TOPIKSULTRA.COM, KOLAKA UTARA — Hujan deras yang melanda Kecamatan Lasusua, Kabupaten Kolaka Utara, sejak Jumat malam (18/4/2025) hingga Sabtu dini hari, mengakibatkan banjir besar merendam empat desa dan memutus dua akses jembatan gantung antarwilayah.
Kepala Badan Penanggulangan Bencana Daerah (BPBD) Kolaka Utara, Andi Faizal, membenarkan kejadian banjir yang mengguyur wilayah Kecamatan Lasusua yang memicu luapan sungai.

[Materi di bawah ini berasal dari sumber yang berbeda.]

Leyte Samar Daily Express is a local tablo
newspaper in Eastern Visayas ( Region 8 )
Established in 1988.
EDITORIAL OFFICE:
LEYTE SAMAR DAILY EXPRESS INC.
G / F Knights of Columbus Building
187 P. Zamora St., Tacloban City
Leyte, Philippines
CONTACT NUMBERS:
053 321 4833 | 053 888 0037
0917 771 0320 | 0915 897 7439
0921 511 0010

Desa-desa terdampak meliputi Desa Ponggiha, Tojabi, Batu Ganda, dan Watuliu.
“Desa Batu Ganda mengalami dampak terparah. Akses jalan ke Dusun 3, 5, dan 6 terputus, mengisolasi sekitar 230 rumah. Dua jembatan gantung yang menjadi penghubung utama antar dusun ikut putus,” ujar Andi Faisal kepada Wartawan Sabtu (19/4/2025)
Lebih lanjut, Andi Faisal mengatakan bahwa di Desa Ponggiha, sebanyak 47 rumah terdampak, termasuk dua fasilitas umum berupa masjid dan sekolah. Sementara itu, di Desa Tojabi, banjir menggenangi 41 rumah serta Rumah Sakit Djafar Harun, yang ikut terdampak luapan air. Hingga kini, dampak di Desa Watuliu masih dalam proses pendataan.

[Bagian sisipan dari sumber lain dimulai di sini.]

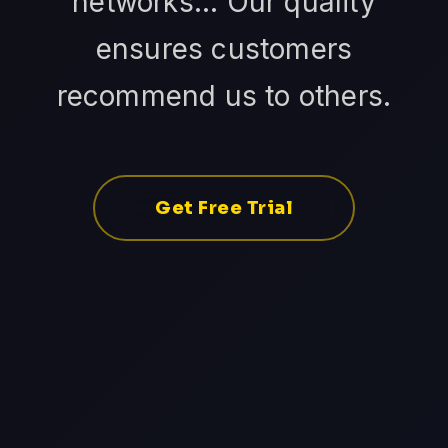
networks... Our quality
ensures customers
recommend us to others.
Get Free Trial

Ketinggian air di beberapa titik mencapai setinggi pinggang orang dewasa. Selain permukiman, banjir juga melumpuhkan fasilitas kesehatan dan infrastruktur utama.

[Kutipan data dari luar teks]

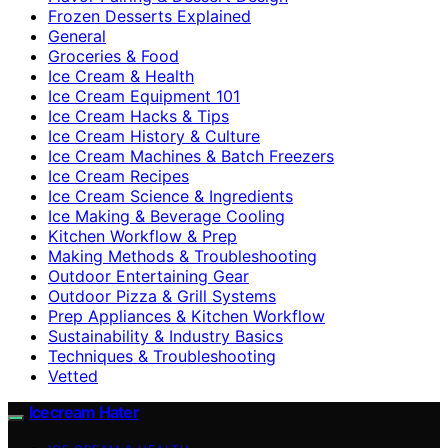
Frozen Desserts Explained
General
Groceries & Food
Ice Cream & Health
Ice Cream Equipment 101
Ice Cream Hacks & Tips
Ice Cream History & Culture
Ice Cream Machines & Batch Freezers
Ice Cream Recipes
Ice Cream Science & Ingredients
Ice Making & Beverage Cooling
Kitchen Workflow & Prep
Making Methods & Troubleshooting
Outdoor Entertaining Gear
Outdoor Pizza & Grill Systems
Prep Appliances & Kitchen Workflow
Sustainability & Industry Basics
Techniques & Troubleshooting
Vetted
Icecream Hater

BPBD bersama instansi terkait seperti Damkar, Dinas PU, Satpol PP, TNI, dan Polri telah bergerak cepat melakukan evakuasi warga serta membersihkan area terdampak. Langkah awal penanganan mencakup normalisasi sungai dan perbaikan tanggul.
“Distribusi bantuan logistik segera dilakukan setelah pendataan rampung,” ucapnya
Pantauan di lapangan menunjukkan jembatan gantung di Desa Batu Ganda yang baru saja diperbaiki roboh akibat tergerus derasnya arus. Cor pengikat sling jembatan amblas, memutus akses warga. Selain itu, pipa air minum yang selama ini disuplai dari pegunungan ikut terputus. Kepala desa dan warga bergerak cepat menyambung kembali instalasi pipa untuk memenuhi kebutuhan air bersih warga.
Kondisi jalan menuju desa juga rusak parah. Aspal amblas dan satu jembatan lainnya tampak miring akibat tanah longsor di sekitarnya, menambah tantangan dalam proses evakuasi dan distribusi bantuan.